Выбранный отрывок:
Еще 26 февраля Нансен сообщил экипажу, что, покидая «Фрам», он оставляет вместо себя руководителем экспедиции капитана Свердрупа, а старшим офицером лейтенанта Скотта-Хансена. Кроме того, имелась еще и письменная инструкция Свердрупу, датированная 25 февраля. Позже она получила дополнение, помеченное датой окончательной отправки санной экспедиции.
Капитан Свердруп был по своему темпераменту полным антиподом Нансена. Вот как характеризует его Яльмар Иохансен: «Он тихо и спокойно расхаживал по судну, говорил мало, все видел, все замечал и везде немедленно наводил порядок».

Раздел данных:
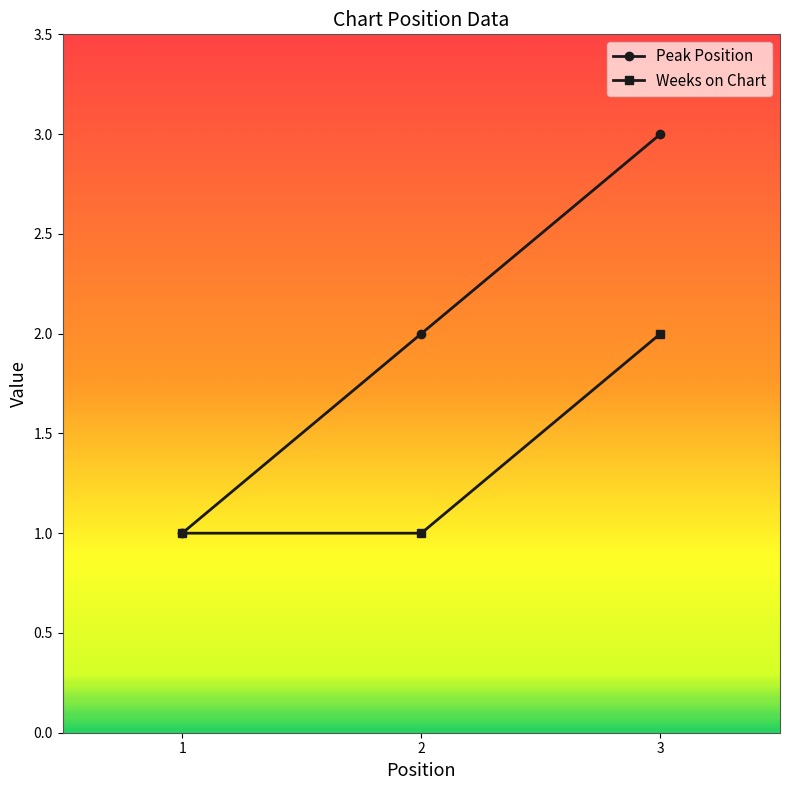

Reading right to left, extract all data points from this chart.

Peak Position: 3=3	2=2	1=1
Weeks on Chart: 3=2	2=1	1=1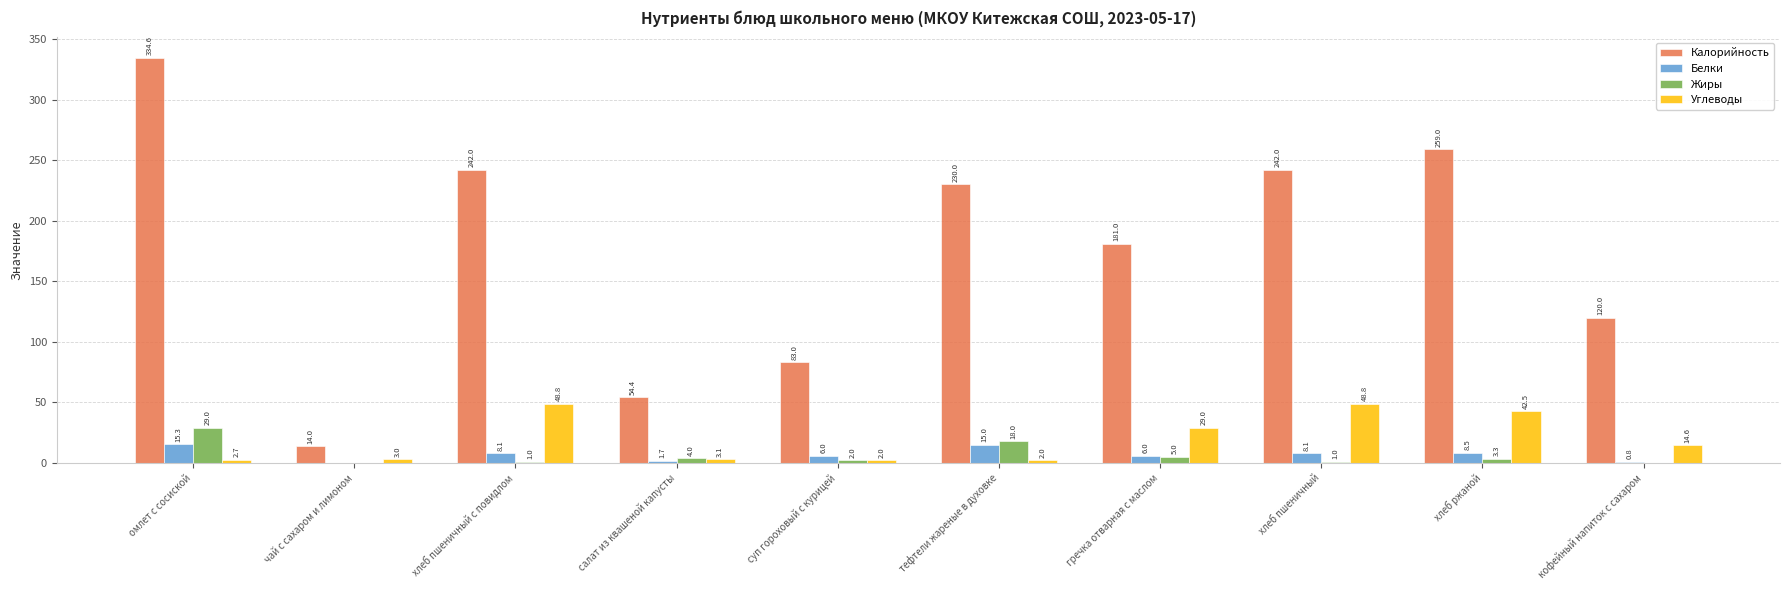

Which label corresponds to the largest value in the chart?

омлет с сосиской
--
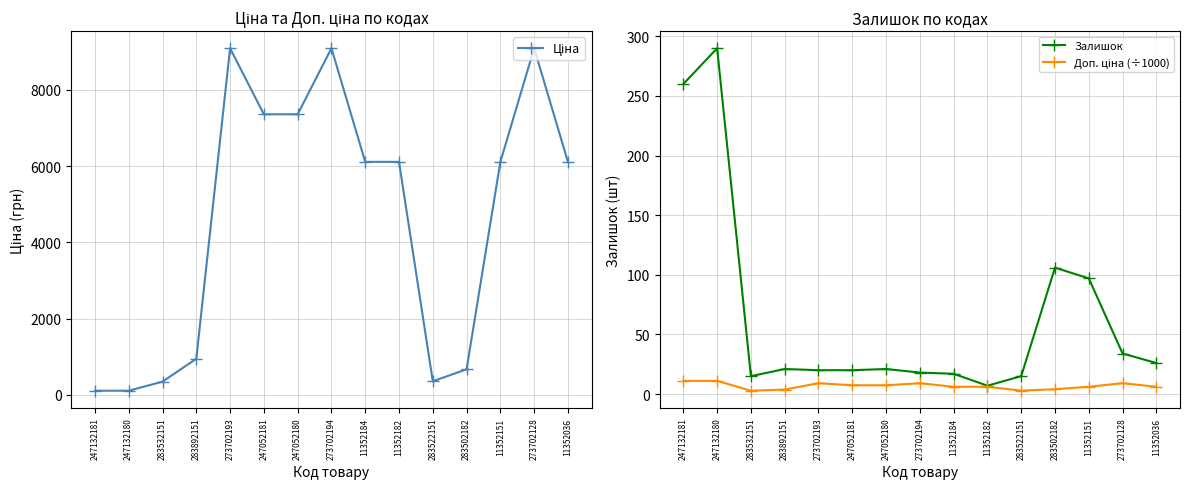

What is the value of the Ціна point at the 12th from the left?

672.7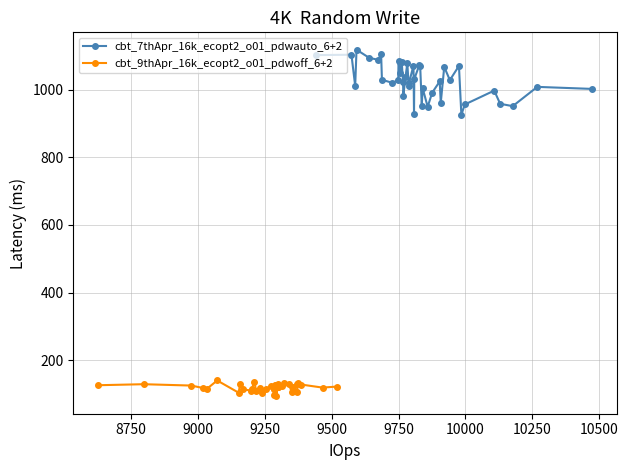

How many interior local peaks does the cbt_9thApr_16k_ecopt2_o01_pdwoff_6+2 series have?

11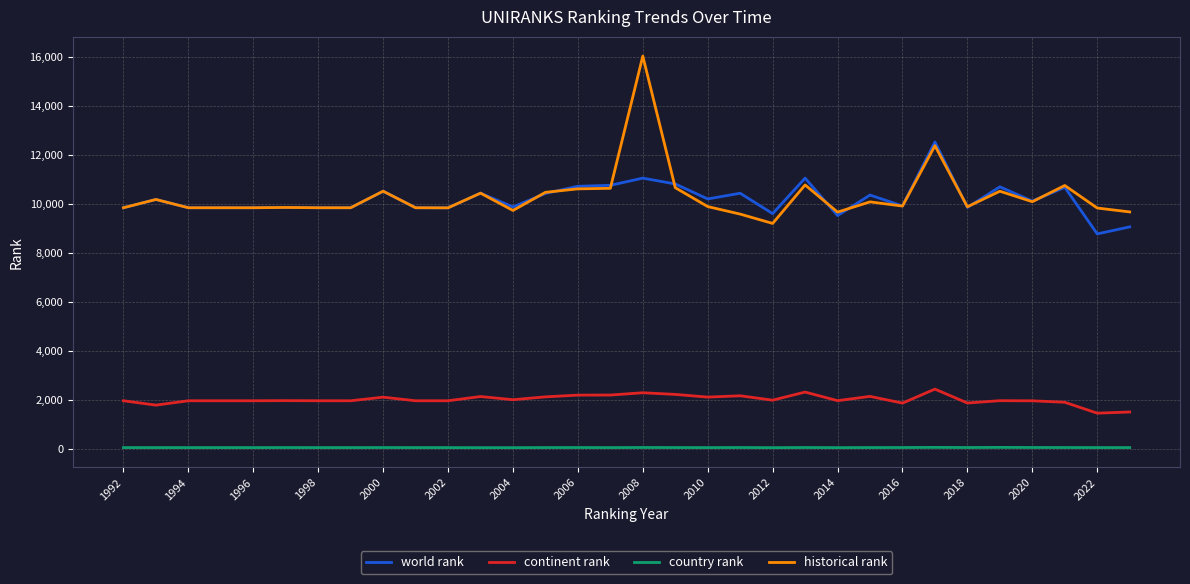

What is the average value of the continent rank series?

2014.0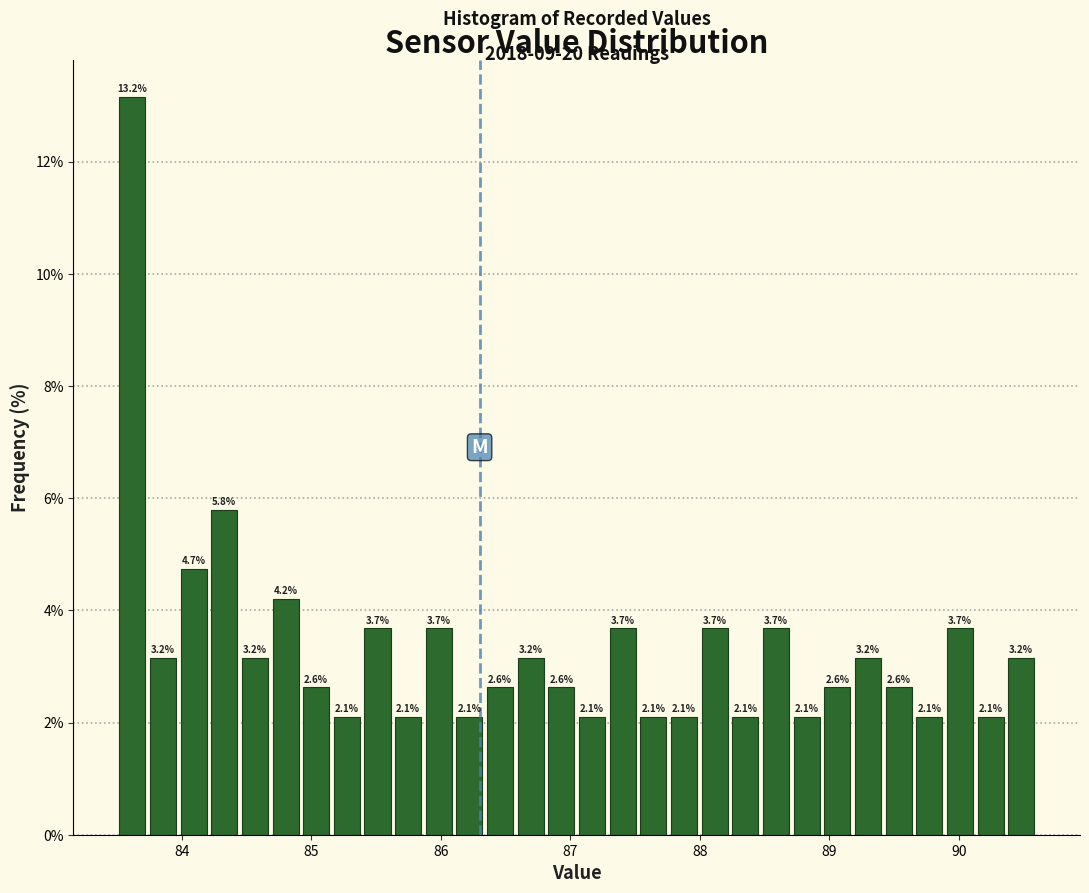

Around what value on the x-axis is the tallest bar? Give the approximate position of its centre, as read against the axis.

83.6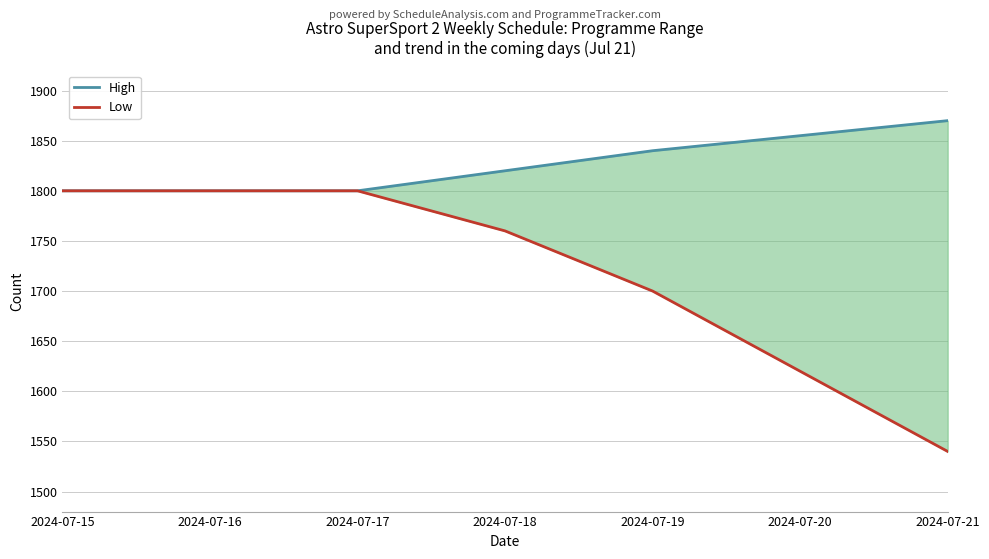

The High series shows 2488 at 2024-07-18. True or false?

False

Условие задания:
Согласуются ли с отрывком о «Фраме» следующие утверждения? (а) Старшим офицером Нансен оставил лейтенанта Скотта-Хансена. (б) Письменная инструкция Свердрупу датирована 26 февраля. (в) По словам Иохансена, Свердруп много говорил. На каждое ответьте «да» или «нет» и приведите решающие слова отрывка без изменений.

Решение задания:
(а) Да: «а старшим офицером лейтенанта Скотта-Хансена».
(б) Нет: «датированная 25 февраля».
(в) Нет: «говорил мало».